I have a 4 part problem that I am unsure what is being asked. I have shown what i have worked out.

$Lety = f(x) = \sqrt{x}$

a) Find the differential of y

$dy=\frac{1}{2\sqrt{x}} dx$

b) Calculate dy when x=4 and delta x = 0.01. Interpret.

$dy= \frac {1}{4} * \frac{1}{100} = \frac{1}{400 }= 0.0025$

c) Calculate delta y when x =4 and delta x = 0.01. Interpret.

$\Delta y = f(x + \Delta x) - f(x)$

$\Delta y =\sqrt{4.01} - \sqrt{4} \approx 0.002498$

d) Illustrate dy and delta y. Interpret.

So what are they asking for "interpret" and "illustrate"?

Thanks,
Rod

2. ## Re: What is being asked?

Originally Posted by friesr
I have a 4 part problem that I am unsure what is being asked. I have shown what i have worked out.
$Lety = f(x) = \sqrt{x}$
a) Find the differential of y
$dy=\frac{1}{2\sqrt{x}} dx$

b) Calculate dy when x=4 and delta x = 0.01. Interpret.
$dy= \frac {1}{4} * \frac{1}{100} = \frac{1}{400 }= 0.0025$

c) Calculate delta y when x =4 and delta x = 0.01. Interpret.
$\Delta y = f(x + \Delta x) - f(x)$

$\Delta y =\sqrt{4.01} - \sqrt{4} \approx 0.002498$

d) Illustrate dy and delta y. Interpret.

So what are they asking for "interpret" and "illustrate"?

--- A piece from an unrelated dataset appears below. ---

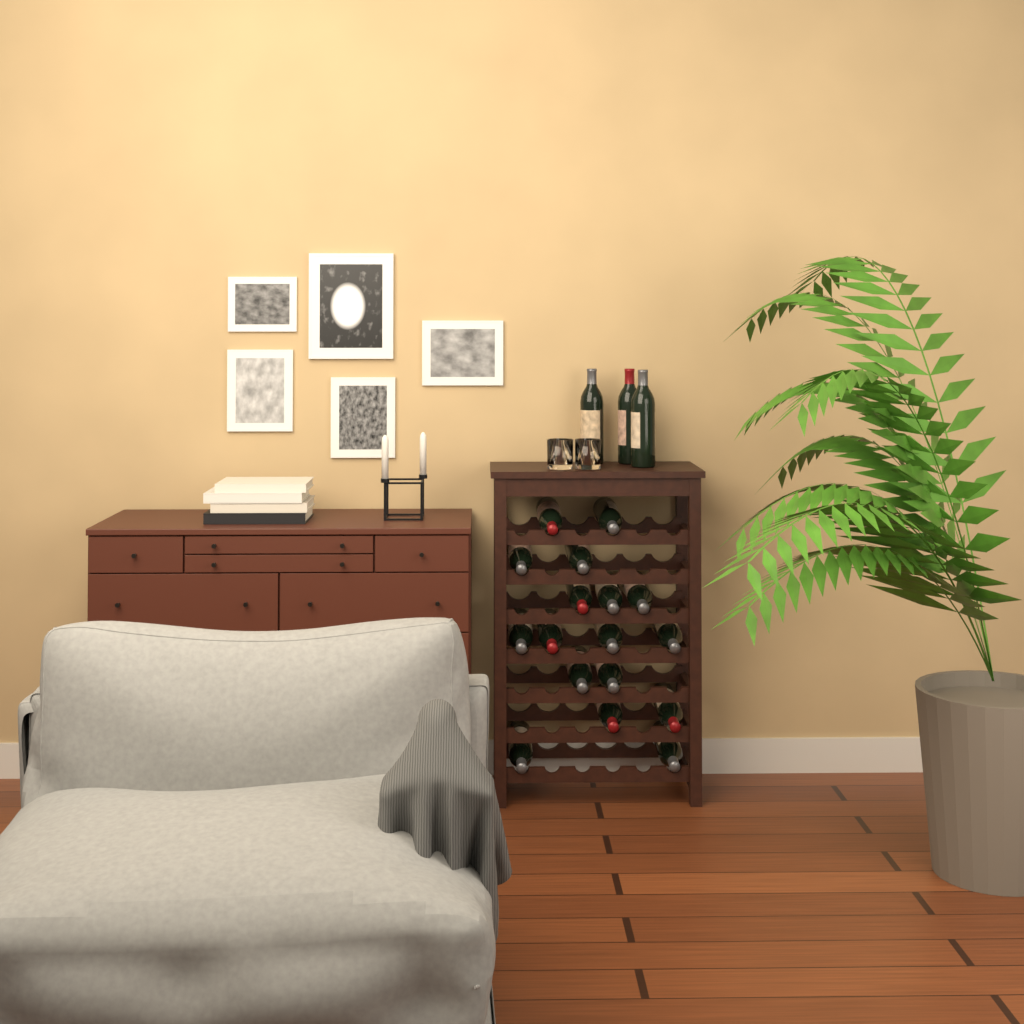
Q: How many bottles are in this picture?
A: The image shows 20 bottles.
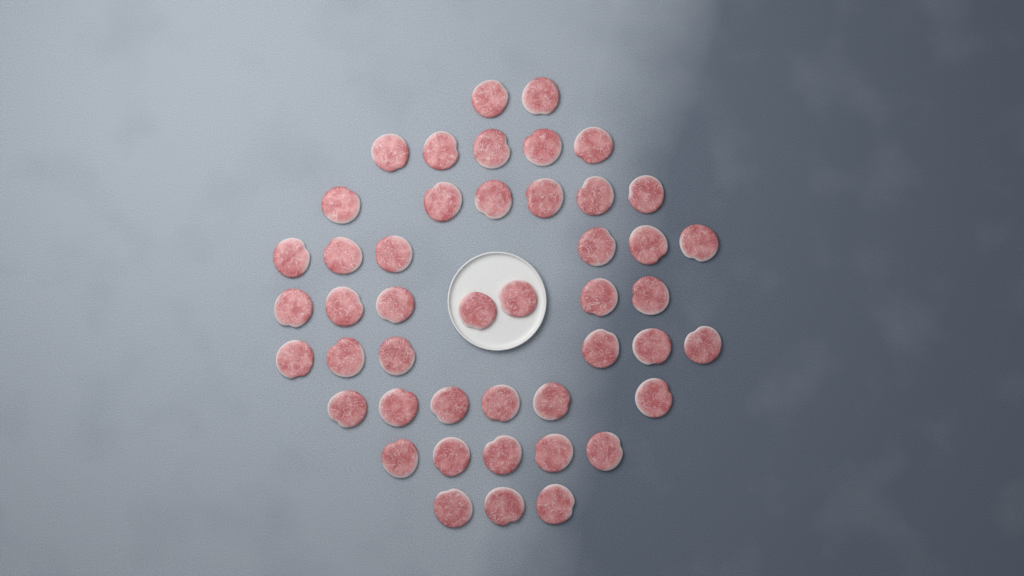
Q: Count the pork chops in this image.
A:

To be truthful, I not sure what the expected answer is.

But $\sqrt{4.01} - \sqrt{4} \approx 0.002498$ tell you that $\sqrt{4.01}\approx 2.002498$

3. ## Re: What is being asked?

Originally Posted by friesr
I have a 4 part problem that I am unsure what is being asked. I have shown what i have worked out.

$Lety = f(x) = \sqrt{x}$

a) Find the differential of y

$dy=\frac{1}{2\sqrt{x}} dx$

b) Calculate dy when x=4 and delta x = 0.01. Interpret.

$dy= \frac {1}{4} * \frac{1}{100} = \frac{1}{400 }= 0.0025$
You know that you can think of the derivative as the slope of the tangent line, don't you? If you start from $(4, 2)$ and x increases by .01 then the linear approximation to y(x) says that y will increase by 0.0025.

c) Calculate delta y when x =4 and delta x = 0.01. Interpret.

$\Delta y = f(x + \Delta x) - f(x)$

$\Delta y =\sqrt{4.01} - \sqrt{4} \approx 0.002498$
This is saying that if, starting at (4, 2), x increases by .01, then y actually changes by 0.002498.
Pretty close to the linear approximation, before, 0.0025 isn't it?

d) Illustrate dy and delta y. Interpret.
Draw a graph! Draw the graph of $y= \sqrt{x}$ and its tangent line at x= 4. Draw a horizontal line from (4, 2) to (4.01, 2). $\Delta y$ is the distance from (4.01, 2) up to the graph of $y= \sqrt{x}$ and dy is the distance from (4.01, 2) to the tangent line.

So what are they asking for "interpret" and "illustrate"?

Thanks,
Rod